Cassini captures images of Saturn’s disk-shaped moon Atlas

Cassini captures images of Saturn’s disk-shaped moon Atlas

NASA’s Cassini spacecraft has sent back some images of Atlas, an atypical moon of Saturn that looks like a flying saucer, orbiting just outside the gas giant’s rings.

According to NASA, Atlas orbits Saturn just outside its outermost main, bright ring, the ring A. It is just around 19 miles or 30 kilometers across. The moon Pan, which has a similar appearance, is even smaller.

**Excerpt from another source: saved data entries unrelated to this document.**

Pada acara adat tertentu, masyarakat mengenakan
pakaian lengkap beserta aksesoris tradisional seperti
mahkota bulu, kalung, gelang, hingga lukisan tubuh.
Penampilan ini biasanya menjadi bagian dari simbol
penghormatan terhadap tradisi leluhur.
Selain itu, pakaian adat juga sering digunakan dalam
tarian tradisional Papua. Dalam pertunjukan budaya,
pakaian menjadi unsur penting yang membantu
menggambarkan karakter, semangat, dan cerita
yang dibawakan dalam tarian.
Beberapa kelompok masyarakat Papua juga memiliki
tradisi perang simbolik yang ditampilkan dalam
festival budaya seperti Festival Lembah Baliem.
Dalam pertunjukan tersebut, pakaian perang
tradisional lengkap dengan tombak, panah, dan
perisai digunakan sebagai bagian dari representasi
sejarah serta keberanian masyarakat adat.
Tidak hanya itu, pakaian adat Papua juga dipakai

The spacecraft captured Atlas’ pictures on 12th of April as it passed within 7,000 miles or 11,000 kilometers of the flying saucer-shaped moon. The images show Atlas in unprecedented clarity.

Both Pan and Atlas look like a miniature version of the gas giant Saturn as both of these moons feature a bulbous central body as well as a flat ridge spanning the equator.

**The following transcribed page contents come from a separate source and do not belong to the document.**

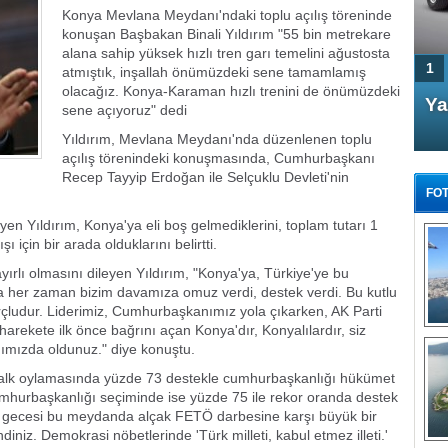
Konya Mevlana Meydanı'ndaki toplu açılış töreninde
konuşan Başbakan Binali Yıldırım "55 bin metrekare
alana sahip yüksek hızlı tren garı temelini ağustosta
1
atmıştık, inşallah önümüzdeki sene tamamlamış
olacağız. Konya-Karaman hızlı trenini de önümüzdeki
4 Kapılı AMG GT Coupe
Ya
sene açıyoruz" dedi
Türkiye'de satışa çıktı
Yıldırım, Mevlana Meydanı'nda düzenlenen toplu
açılış törenindeki konuşmasında, Cumhurbaşkanı
Recep Tayyip Erdoğan ile Selçuklu Devleti'nin
FOT
iyen Yıldırım, Konya'ya eli boş gelmediklerini, toplam tutarı 1
ı için bir arada olduklarını belirtti.
rlı olmasını dileyen Yıldırım, "Konya'ya, Türkiye'ye bu
nya her zaman bizim davamıza omuz verdi, destek verdi. Bu kutlu
FA
çludur. Liderimiz, Cumhurbaşkanımız yola çıkarken, AK Parti
TÜ
 harekete ilk önce bağrını açan Konya'dır, Konyalılardır, siz
Tü
nımızda oldunuz." diye konuştu.
halk oylamasında yüzde 73 destekle cumhurbaşkanlığı hükümet
E
G
cumhurbaşkanlığı seçiminde ise yüzde 75 ile rekor oranda destek
z gecesi bu meydanda alçak FETÖ darbesine karşı büyük bir
niz. Demokrasi nöbetlerinde 'Türk milleti, kabul etmez illeti.'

Atlas was first spotted by the Voyager 1 spacecraft in 1980. Astronomers estimated that it orbits around 85,500 miles from Saturn and completes one lap in 14.4 hours.

Running really low on fuel, Cassini is in the final phase of its Saturn system-exploring mission. It is heading for a planned dive into the planet’s atmosphere on 15th of April next year, to avoid a collision with one of the planet’s possibly habitable moons.